在全面推进依法治国的新阶段,中国的法治建设就有着既不同于一般发展中国家,也不同于发达国家的自身特点。一方面,与发达国家经济发达、社会关系稳定及法治较为完善的情况相比,我国仍然处于经济社会发展任务极为艰巨的阶段,法律体系虽已形成但并不完善,因此应进一步加强国家能力建设,完善法律体系,建设严密的社会主义法治体系;另一方面,与绝大多数发展中国家经济仍然非常落后,政治稳定与社会秩序得不到很好维护,必须将国家能力建设放到重要位置相比,我国经济发展较好,政治稳定与社会安全较佳,因此应全面深化改革,推进国家治理体系和治理能力现代化,而其中的重点之一就是国家治理法治化,尤其是重视法治运行的实践环节。因此,在全面推进依法治国新的历史阶段,我国法治建设就应该在兼顾国家能力和法律体系完善的宏观法治建设的同时,更加侧重法治运行及公民守法层面的微观法治建设。
法治建设进入到法治运行的实践环节,仍然需要宏观或者中观层面的制度完善,健全包括立法、行政、司法权在内所有公权力的运行机制,关键是约束公权力,健全实现透明政治、透明政府、透明行政的制度,将权力关在制度的笼子里。十八届四中全会以来所进行的立法、执法和司法等各方面改革与机制完善,就体现了这一点。但在当前阶段,同样重要、甚至更重要的是真正切实改善法治的微观环境,重视微观法治的建设。重点是两个方面。
一是政府、人民团体、国企和事业单位以至于私营单位内部的微观法治建设。以往在法治建设及对法治的理论研究中,都比较重视政府内部的权力配置,以及政府与人民之间的关系问题,这些都属于宏观方面。而机关、部门和单位内部,往往被认为属于内部事务而不予关注。这是受特别权力关系理论或资本决定论影响的法治观。特别权力关系理论虽然已芳华不再,但其流风所及,仍然导致法学研究和法治建设很难深入到社会的细胞与肌理之中;资本决定论则意味着资本说了算,在私营单位内部,老板就是规则,简单来说,就是公民可以向总统要法治,却很难向老板要法治。
而微观法治就是要突破这种法学研究的陈规旧俗。一方面,用劳动法,社会保障法,公司内部治理结构、信息披露及社会责任等制度,在保障私人意思自治和契约自由的前提下,将法治的阳光普照到私营单位内部。另一方面,在具有公权力性质的政府、人民团体、国营企业及事业单位内部增强职工的民主治理、政治参与,促进科学决策、群众监督;单位内部的民主治理,不仅仅涉及成员参与权利的保障及单位自身的科学、可持续发展,更重要的是,通过参与能够形成透明环境与监督机制,形成良好的微观法治环境。研究表明,落马贪官往往就是从在单位内部失去制约开始的,尤其是一把手,单位成为其唯我独尊的独立王国,他们不仅凌驾于班子成员之上,甚至凌驾于法规制度之上,成为目无党纪国法、脱离人民群众、一言九鼎、无人敢管的官老爷,直到利欲熏心、贪污腐化、身败名裂。也正是在这个意义上,中央才不断强调法治建设要抓住领导干部这个“关键少数”。
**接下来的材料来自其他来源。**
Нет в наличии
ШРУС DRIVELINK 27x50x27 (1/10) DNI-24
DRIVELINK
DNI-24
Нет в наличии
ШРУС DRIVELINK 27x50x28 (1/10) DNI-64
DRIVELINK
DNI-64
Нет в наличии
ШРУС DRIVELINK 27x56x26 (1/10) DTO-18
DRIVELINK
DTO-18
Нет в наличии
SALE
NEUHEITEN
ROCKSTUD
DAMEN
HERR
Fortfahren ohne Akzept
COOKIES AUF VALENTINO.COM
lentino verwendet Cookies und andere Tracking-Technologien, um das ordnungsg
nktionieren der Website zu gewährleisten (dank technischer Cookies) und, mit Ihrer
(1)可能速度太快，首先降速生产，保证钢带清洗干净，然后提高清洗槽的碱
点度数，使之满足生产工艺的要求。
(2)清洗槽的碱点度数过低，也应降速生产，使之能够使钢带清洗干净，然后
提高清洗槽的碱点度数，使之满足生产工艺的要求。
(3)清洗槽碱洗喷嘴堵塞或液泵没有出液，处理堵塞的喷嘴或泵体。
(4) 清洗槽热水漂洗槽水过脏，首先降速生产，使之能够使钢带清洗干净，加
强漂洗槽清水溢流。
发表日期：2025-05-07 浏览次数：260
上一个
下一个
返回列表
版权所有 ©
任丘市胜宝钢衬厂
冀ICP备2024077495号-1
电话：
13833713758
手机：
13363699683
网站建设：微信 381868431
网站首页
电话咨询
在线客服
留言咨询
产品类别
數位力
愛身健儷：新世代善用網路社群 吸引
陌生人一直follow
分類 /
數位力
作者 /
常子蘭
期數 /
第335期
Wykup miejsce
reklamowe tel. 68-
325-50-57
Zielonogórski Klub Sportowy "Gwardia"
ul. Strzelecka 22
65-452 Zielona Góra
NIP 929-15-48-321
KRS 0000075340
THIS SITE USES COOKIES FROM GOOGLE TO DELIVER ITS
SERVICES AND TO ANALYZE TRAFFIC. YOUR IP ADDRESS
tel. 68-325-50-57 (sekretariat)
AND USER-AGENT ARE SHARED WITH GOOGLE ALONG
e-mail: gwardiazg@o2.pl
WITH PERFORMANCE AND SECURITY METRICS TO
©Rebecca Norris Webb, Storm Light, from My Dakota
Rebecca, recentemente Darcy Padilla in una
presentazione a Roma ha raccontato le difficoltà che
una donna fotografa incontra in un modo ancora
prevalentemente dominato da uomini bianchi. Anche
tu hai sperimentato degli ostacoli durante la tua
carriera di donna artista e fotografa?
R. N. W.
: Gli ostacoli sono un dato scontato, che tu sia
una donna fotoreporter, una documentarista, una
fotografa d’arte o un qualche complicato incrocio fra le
二是十八大以来所强调的全民守法。正如十八届四中全会决定所指出的,法律的权威源自人民的内心拥护和真诚信仰。人民权益要靠法律保障,法律权威要靠人民维护。必须弘扬社会主义法治精神,建设社会主义法治文化,增强全社会厉行法治的积极性和主动性,形成守法光荣、违法可耻的社会氛围,使全体人民都成为社会主义法治的忠实崇尚者、自觉遵守者、坚定捍卫者。这个重要论断,是我们对法治建设认识的升华和深化,标志着我国法治建设从强调从重点领域切人的重视立法供给,到全面重视科学立法、严格执法、公正司法和全民守法的系统建设的转换;从强调宏观的制度建设,到重视微观的健全权力运行机制与强调全民守法的转换;从强调国家政治层面宏观的法治战略部署,到关注每一个公民法治意识与守法精神养成的转换。而在这个过程中,我们就能切实改善法治建设的微观环境,真正实现法治国家、法治政府、法治社会一体建设。
注释:
[1]支振锋:《变法、法治与国家能力—对近代中国法制变革的再思考》,《环球法律评论》2010年第4期,第11-12页。
[2]郑永流:《法律与发展—九十年代中国法哲学的新视点》,《中外法学》1992年第4期,第7页。
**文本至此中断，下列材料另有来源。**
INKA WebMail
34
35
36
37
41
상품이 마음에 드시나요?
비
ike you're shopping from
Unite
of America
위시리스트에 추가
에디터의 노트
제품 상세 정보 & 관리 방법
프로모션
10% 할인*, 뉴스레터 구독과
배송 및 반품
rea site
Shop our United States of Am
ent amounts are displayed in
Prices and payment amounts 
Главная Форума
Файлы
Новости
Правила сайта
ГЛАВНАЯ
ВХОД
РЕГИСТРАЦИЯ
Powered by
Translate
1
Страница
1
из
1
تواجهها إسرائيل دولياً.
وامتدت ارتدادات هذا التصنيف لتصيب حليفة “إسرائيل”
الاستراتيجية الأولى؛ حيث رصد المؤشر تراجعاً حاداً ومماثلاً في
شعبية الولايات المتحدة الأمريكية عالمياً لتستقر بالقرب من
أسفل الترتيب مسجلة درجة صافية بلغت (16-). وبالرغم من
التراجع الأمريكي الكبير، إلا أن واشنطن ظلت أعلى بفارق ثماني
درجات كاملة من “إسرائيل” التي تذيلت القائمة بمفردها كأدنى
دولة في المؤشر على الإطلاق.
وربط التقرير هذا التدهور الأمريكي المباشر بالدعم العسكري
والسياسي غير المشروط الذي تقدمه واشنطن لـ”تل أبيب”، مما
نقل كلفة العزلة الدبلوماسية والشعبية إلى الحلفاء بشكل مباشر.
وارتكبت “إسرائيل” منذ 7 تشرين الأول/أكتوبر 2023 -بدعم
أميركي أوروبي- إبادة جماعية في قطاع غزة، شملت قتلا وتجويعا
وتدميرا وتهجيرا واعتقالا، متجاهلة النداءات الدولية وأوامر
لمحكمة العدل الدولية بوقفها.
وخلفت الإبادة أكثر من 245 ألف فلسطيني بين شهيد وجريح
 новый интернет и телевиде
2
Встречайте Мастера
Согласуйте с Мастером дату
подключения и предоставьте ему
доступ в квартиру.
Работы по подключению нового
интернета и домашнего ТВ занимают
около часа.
[3]Asia Pacific Judicial Reform, Searching for Success in Judicial Reform: Voices from the Asia Pacific Experiences, Oxford University Press,2009,pp. 4-5.
[4]Asia Pacific Judicial Reform, Searching for Success in Judicial Reform: Voices from the Asia Pacific Experiences, Oxford University Press,2009,preface by Antonio. T. Carpio and K. M. Hayne.
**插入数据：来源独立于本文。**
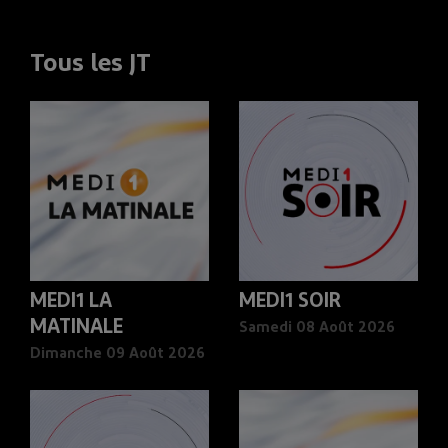
Tous les JT
MEDI1 LA
MEDI1 SOIR
MATINALE
Samedi 08 Août 2026
Dimanche 09 Août 2026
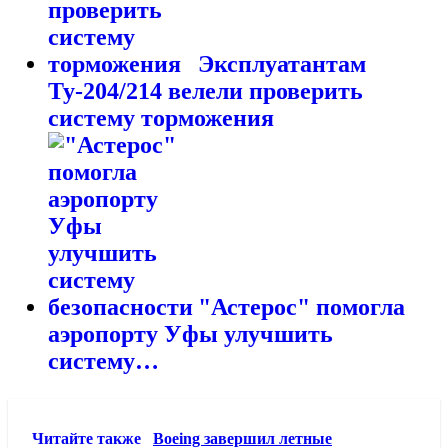
Эксплуатантам
Ту-204/214 велели проверить
систему торможения
"Астерос" помогла
аэропорту Уфы улучшить
систему…
Читайте также
Boeing завершил летные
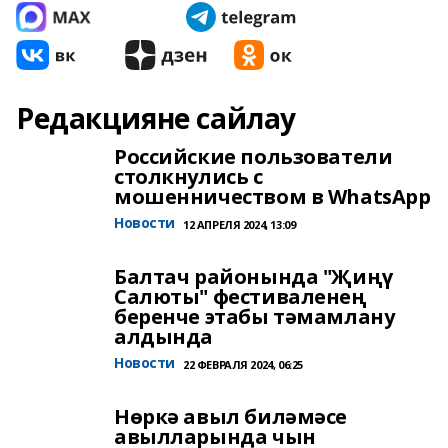
Редакцияне сайлау
Российские пользователи
столкнулись с
мошенничеством в WhatsApp
Новости
12 АПРЕЛЯ 2024, 13:09
Балтач районында "Җиңү
Салюты" фестиваленең
беренче этабы тәмамлану
алдында
Новости
22 ФЕВРАЛЯ 2024, 06:25
Нөркә авыл биләмәсе
авылларында чын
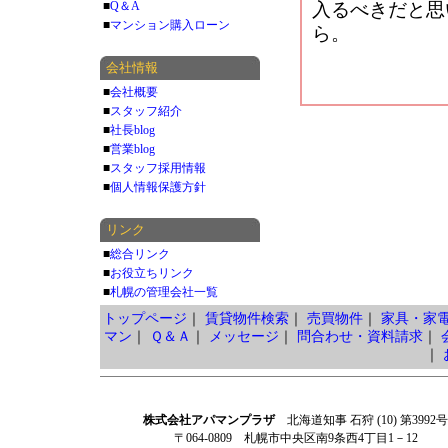
■
Q＆A
入るべきだと思
■
マンション購入ローン
ら。
会社情報
■
会社概要
■
スタッフ紹介
■
社長blog
■
営業blog
■
スタッフ採用情報
■
個人情報保護方針
リンク
■
総合リンク
■
お役立ちリンク
■
札幌の管理会社一覧
トップページ
｜
賃貸物件検索
｜
売買物件
｜
家具・家
マン
｜
Ｑ＆Ａ
｜
メッセージ
｜
問合わせ・資料請求
｜
｜
株式会社アパマンプラザ
北海道知事 石狩 (10) 第3992号
〒064-0809 札幌市中央区南9条西4丁目1－12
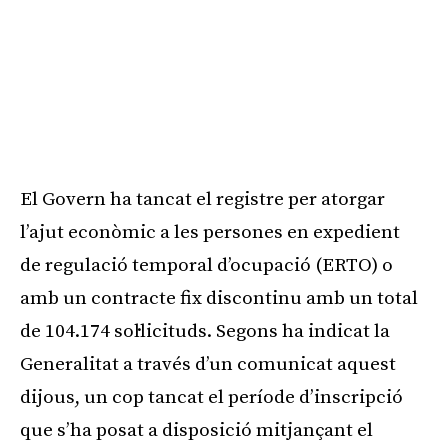
El Govern ha tancat el registre per atorgar
l’ajut econòmic a les persones en expedient
de regulació temporal d’ocupació (ERTO) o
amb un contracte fix discontinu amb un total
de 104.174 sol·licituds. Segons ha indicat la
Generalitat a través d’un comunicat aquest
dijous, un cop tancat el període d’inscripció
que s’ha posat a disposició mitjançant el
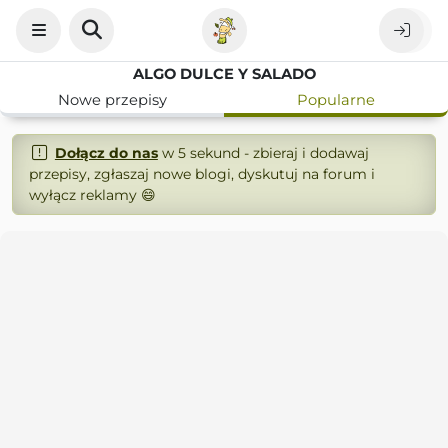
ALGO DULCE Y SALADO
Nowe przepisy
Popularne
Dołącz do nas
w 5 sekund - zbieraj i dodawaj
przepisy, zgłaszaj nowe blogi, dyskutuj na forum i
wyłącz reklamy 😄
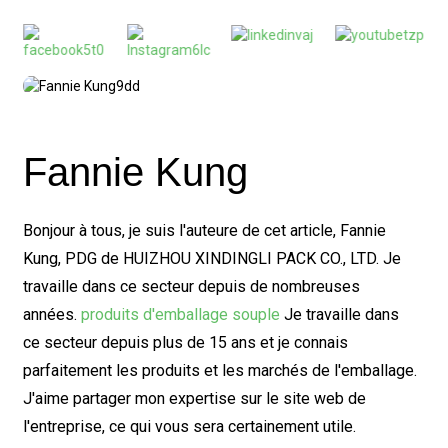
Fannie Kung
Bonjour à tous, je suis l'auteure de cet article, Fannie
Kung, PDG de HUIZHOU XINDINGLI PACK CO., LTD. Je
travaille dans ce secteur depuis de nombreuses
années.
produits d'emballage souple
Je travaille dans
ce secteur depuis plus de 15 ans et je connais
parfaitement les produits et les marchés de l'emballage.
J'aime partager mon expertise sur le site web de
l'entreprise, ce qui vous sera certainement utile.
[5]贾康:《国家治理的法治化转型潮流所趋》,《上海证券报》2015年3月5日,第A01版。
[6]张维迎:《企业家需要法治环境》,《华夏酒报》2013年6月11日,第A03版。
[7]张千帆:《宪政、法治与经济发展—一个初步的理论框架》,《同济大学学报(社会科学版)》2005年第2期,第80-81页。
[8][美]Frank K. Upham :《发展中国家的思想、经验和法治》,《浙江社会科学》2004年第3期,第24-33页。
[9]支振锋:《法治转型与国家能力》,《中国图书评论》2013年第11期,第16-19页。
[10]梁启超:《论政府与人民之权限》,载夏勇主编:《公法》(第一卷),法律出版社1999年版,第363页。
[11]http: //info. worldbank. org/governance/wgi/index aspx#home, 2015年8月13日。
[12]http: //data. worldjusticeproject. org, 2015年8月13日。
[13]全世界215个经济体,扣除传统法治发达者约20个,还有195个,其中法治转型大致成功者约15个。则转型成功率约为15/195=7.7%;失败率约为(195-15) /195=92.3%。这里的“法治转型成功者”是根据非常宽泛的标准来界定的(当然,主要是西方标准),比如格鲁吉亚,2013全球治理指标法治指数只有-0.02,肯定称不上成功;但在2014年世界正义工程法治指数却得分为0.65,排在第29位。因此,如果更严格界定的话,成功者可能会更少。另外,不在转型成功者之列,也并不意味着失败,严格而言,应该是:按照西方的标准,它们尚未转型“成功”。其中至少包括可能成功、可能失败或者已经失败三种情形,不能以“失败”来一概而论。